___ Data block ___

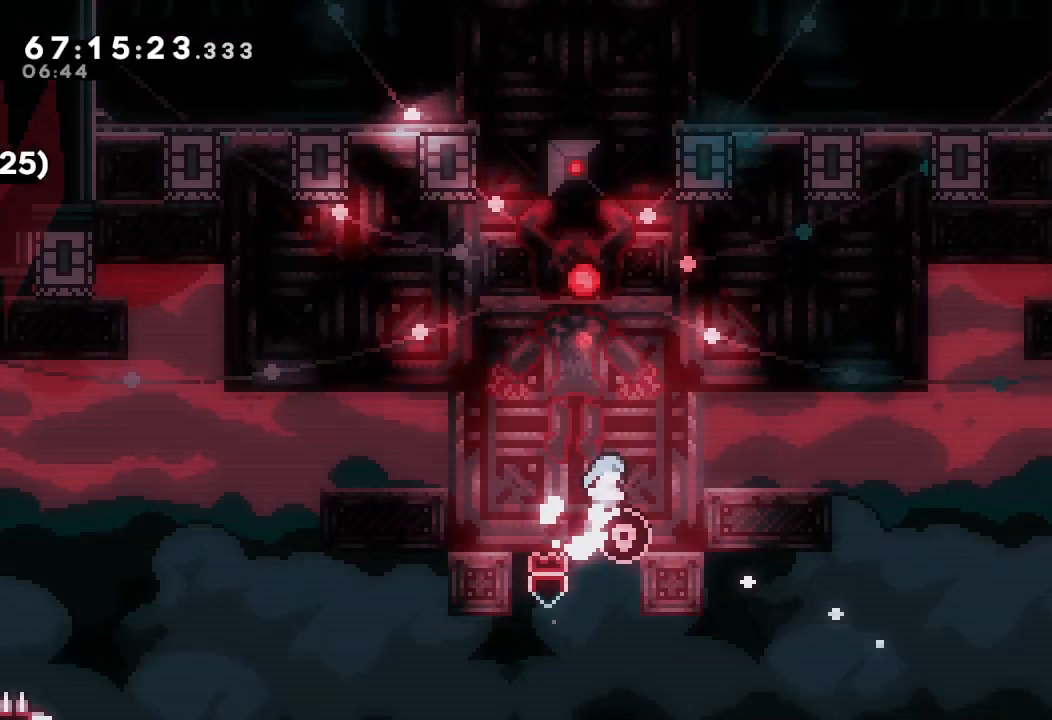
{"keys": ["right"], "events": []}
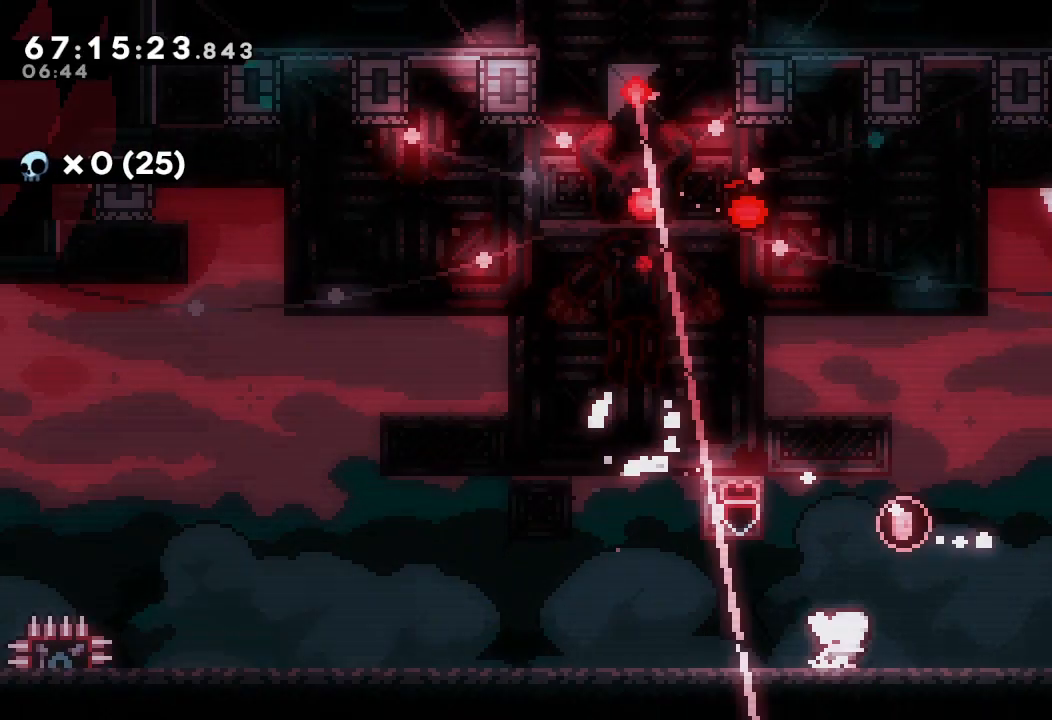
{"keys": ["d"], "events": [[267, "right", "up"], [367, "d", "down"]]}
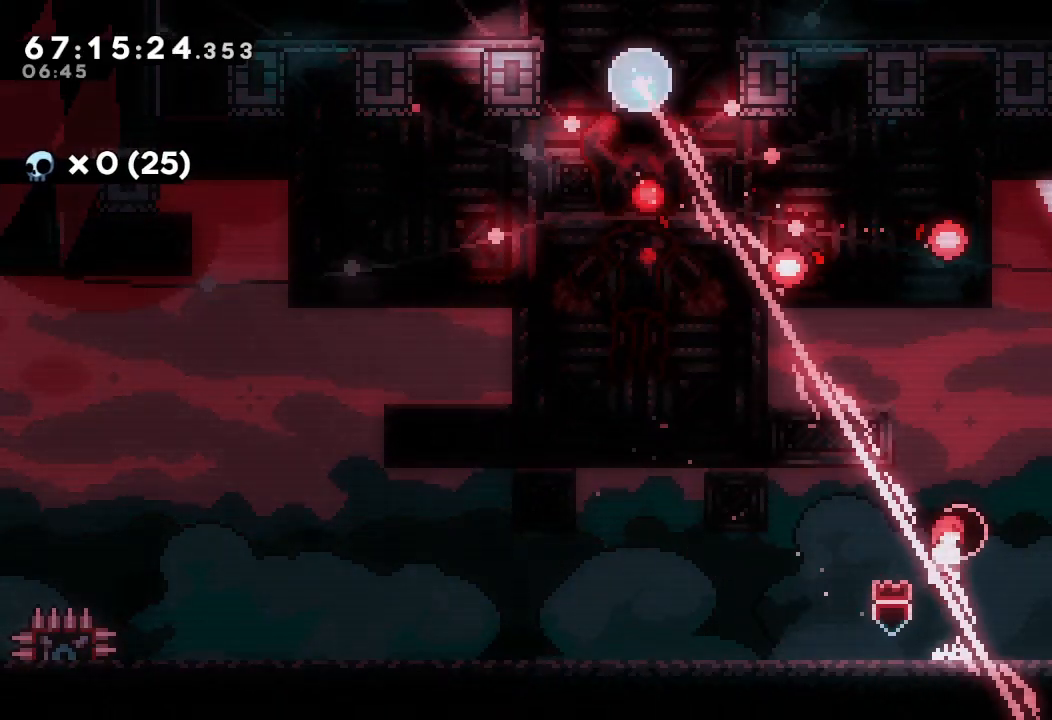
{"keys": [], "events": [[200, "d", "up"], [233, "left", "down"], [233, "s", "down"], [467, "left", "up"], [467, "s", "up"]]}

___

# Goal of the exercise
Each line of the listing is to be retyped exactly, and its pictures are to be dropped.

# Solved exercise
{"keys": ["right"], "events": []}
{"keys": ["d"], "events": [[267, "right", "up"], [367, "d", "down"]]}
{"keys": [], "events": [[200, "d", "up"], [233, "left", "down"], [233, "s", "down"], [467, "left", "up"], [467, "s", "up"]]}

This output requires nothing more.